How to use this solution template

  1. Explore the source table you that want to load, and define the high-watermark column that can be used to identify new or updated rows. The type of this column might be datetime, INT, or similar. This column's value increases as new rows are added. From the following sample source table (data_source_table), we can use the LastModifytime column as the high-watermark column.

    PersonID	Name            LastModifytime
    1           aaaa            2017-09-01 00:56:00.000
    2           bbbb            2017-09-02 05:23:00.000
    3           cccc            2017-09-03 02:36:00.000
    4           dddd            2017-09-04 03:21:00.000
    5           eeee            2017-09-05 08:06:00.000
    6           fffffff         2017-09-06 02:23:00.000
    7           gggg            2017-09-07 09:01:00.000
    8           hhhh            2017-09-08 09:01:00.000
    9           iiiiiiiii       2017-09-09 09:01:00.000
    
  2. Create a control table in SQL Server or Azure SQL Database to store the high-watermark value for delta data loading. In the following example, the name of the control table is watermarktable. In this table, WatermarkValue is the column that stores the high-watermark value, and its type is datetime.

    create table watermarktable
    (
    WatermarkValue datetime,
    );
    INSERT INTO watermarktable
    VALUES ('1/1/2010 12:00:00 AM')
    
  3. Create a stored procedure in the same SQL Server or Azure SQL Database instance that you used to create the control table. The stored procedure is used to write the new high-watermark value to the external control table for delta data loading next time.

    CREATE PROCEDURE update_watermark @LastModifiedtime datetime
    AS
    
    BEGIN
    
        UPDATE watermarktable
        SET [WatermarkValue] = @LastModifiedtime 
    
    END
    
  4. Go to the Delta copy from Database template. Create a New connection to the source database that you want to data copy from.

    Screenshot showing the creation of a new connection to the source table.

  5. Create a New connection to the destination data store that you want to copy the data to.

    Screenshot showing the creation of a new connection to the destination table.

  6. Create a New connection to the external control table and stored procedure that you created in steps 2 and 3.

    Screenshot showing the creation of a new connection to the control table data store.

  7. Select Use this template.

  8. You see the available pipeline, as shown in the following example:

    Screenshot showing the pipeline.

  9. Select Stored Procedure.
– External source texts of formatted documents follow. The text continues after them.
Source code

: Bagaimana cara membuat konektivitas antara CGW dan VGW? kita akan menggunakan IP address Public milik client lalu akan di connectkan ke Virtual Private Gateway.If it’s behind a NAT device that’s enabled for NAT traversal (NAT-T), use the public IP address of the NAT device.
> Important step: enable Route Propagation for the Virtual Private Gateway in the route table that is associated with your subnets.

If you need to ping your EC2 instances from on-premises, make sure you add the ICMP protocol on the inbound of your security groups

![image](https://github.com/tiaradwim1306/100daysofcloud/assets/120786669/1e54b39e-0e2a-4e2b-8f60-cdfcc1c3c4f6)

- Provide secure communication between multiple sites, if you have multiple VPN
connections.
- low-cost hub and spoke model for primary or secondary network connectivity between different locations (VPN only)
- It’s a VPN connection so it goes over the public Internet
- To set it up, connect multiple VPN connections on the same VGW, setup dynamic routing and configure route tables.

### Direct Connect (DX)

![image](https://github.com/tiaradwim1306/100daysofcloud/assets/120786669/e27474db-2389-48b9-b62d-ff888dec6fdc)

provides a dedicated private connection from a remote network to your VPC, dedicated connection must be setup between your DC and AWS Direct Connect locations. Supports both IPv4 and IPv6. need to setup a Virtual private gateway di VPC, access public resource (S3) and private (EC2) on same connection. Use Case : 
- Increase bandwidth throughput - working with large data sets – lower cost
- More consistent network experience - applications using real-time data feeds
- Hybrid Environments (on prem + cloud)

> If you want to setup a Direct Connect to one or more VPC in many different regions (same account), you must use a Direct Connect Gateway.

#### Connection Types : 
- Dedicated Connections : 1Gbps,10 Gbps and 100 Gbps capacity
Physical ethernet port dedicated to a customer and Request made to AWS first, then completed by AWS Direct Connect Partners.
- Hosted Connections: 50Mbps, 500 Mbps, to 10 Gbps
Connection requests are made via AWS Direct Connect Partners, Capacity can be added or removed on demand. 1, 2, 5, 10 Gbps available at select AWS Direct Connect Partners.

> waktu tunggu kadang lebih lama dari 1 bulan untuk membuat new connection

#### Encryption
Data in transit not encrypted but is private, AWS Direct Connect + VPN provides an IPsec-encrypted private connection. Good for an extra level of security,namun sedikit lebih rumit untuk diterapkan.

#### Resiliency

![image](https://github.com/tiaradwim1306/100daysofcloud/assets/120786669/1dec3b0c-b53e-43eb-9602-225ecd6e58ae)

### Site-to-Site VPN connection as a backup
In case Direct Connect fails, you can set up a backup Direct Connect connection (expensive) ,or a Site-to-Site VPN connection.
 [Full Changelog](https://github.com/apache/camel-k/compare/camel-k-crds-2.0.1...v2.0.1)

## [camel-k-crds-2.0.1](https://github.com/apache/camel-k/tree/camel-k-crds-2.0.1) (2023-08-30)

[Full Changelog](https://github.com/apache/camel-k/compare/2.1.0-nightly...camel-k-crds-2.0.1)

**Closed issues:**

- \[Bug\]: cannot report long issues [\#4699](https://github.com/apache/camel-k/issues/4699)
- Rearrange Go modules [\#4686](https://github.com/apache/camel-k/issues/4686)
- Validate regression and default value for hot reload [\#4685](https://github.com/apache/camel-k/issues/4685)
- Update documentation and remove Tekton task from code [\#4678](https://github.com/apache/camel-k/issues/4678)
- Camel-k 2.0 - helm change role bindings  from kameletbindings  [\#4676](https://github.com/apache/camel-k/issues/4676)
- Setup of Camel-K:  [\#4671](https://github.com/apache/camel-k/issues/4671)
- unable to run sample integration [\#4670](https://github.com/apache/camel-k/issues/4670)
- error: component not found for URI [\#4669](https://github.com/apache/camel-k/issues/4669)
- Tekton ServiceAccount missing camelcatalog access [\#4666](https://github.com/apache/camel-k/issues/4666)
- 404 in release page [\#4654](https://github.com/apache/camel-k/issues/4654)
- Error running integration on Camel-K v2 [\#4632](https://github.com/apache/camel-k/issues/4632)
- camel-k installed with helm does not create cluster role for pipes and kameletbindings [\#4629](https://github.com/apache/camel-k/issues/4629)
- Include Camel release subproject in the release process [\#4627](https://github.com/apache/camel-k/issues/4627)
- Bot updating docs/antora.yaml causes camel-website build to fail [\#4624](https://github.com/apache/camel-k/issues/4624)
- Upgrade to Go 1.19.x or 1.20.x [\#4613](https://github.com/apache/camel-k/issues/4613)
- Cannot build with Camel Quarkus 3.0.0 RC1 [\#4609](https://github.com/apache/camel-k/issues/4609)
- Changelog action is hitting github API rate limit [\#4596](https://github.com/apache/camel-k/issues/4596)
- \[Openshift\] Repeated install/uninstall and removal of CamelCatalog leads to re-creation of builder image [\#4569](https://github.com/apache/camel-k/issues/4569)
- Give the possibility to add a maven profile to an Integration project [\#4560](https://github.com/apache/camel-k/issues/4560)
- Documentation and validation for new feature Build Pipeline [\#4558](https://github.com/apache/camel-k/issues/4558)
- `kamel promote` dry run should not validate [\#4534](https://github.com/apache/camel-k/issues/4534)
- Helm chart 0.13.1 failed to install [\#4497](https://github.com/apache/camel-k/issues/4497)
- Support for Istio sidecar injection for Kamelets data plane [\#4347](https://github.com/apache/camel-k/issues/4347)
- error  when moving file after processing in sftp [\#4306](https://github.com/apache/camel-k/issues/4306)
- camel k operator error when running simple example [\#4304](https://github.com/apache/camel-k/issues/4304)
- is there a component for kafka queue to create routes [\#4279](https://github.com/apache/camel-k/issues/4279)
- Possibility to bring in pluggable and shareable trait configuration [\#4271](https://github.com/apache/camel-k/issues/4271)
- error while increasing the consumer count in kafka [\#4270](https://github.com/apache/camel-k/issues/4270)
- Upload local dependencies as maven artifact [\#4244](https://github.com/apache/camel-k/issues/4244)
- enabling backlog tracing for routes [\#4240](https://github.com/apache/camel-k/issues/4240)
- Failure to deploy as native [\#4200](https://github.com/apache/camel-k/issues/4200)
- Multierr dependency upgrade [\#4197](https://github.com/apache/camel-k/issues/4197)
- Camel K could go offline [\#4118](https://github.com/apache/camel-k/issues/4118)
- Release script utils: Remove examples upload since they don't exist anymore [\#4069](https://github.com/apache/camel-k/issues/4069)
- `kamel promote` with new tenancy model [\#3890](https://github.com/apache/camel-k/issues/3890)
For Stored procedure name, choose [dbo].[update_watermark]. Select Import parameter, and then select Add dynamic content.

    Screenshot showing where to set the stored procedure activity.

  10. Write the content @{activity('LookupCurrentWaterMark').output.firstRow.NewWatermarkValue}, and then select Finish.

    Screenshot showing where to write the content for the parameters of the stored procedure.

  11. Select Debug, enter the Parameters, and then select Finish.

    Screenshot showing the Debug button.

  12. Results similar to the following example are displayed:

    Screenshot showing the result of the pipeline run.

  13. You can create new rows in your source table. Here is sample SQL language to create new rows:

    INSERT INTO data_source_table
    VALUES (10, 'newdata','9/10/2017 2:23:00 AM')
    
    INSERT INTO data_source_table
    VALUES (11, 'newdata','9/11/2017 9:01:00 AM')
    
  14. To run the pipeline again, select Debug, enter the Parameters, and then select Finish.

    You will see that only new rows were copied to the destination.

  15. (Optional:) If you select Azure Synapse Analytics as the data destination, you must also provide a connection to Azure Blob storage for staging, which is required by Azure Synapse Analytics Polybase. The template will generate a container path for you. After the pipeline run, check whether the container has been created in Blob storage.

    Screenshot showing where to configure Polybase.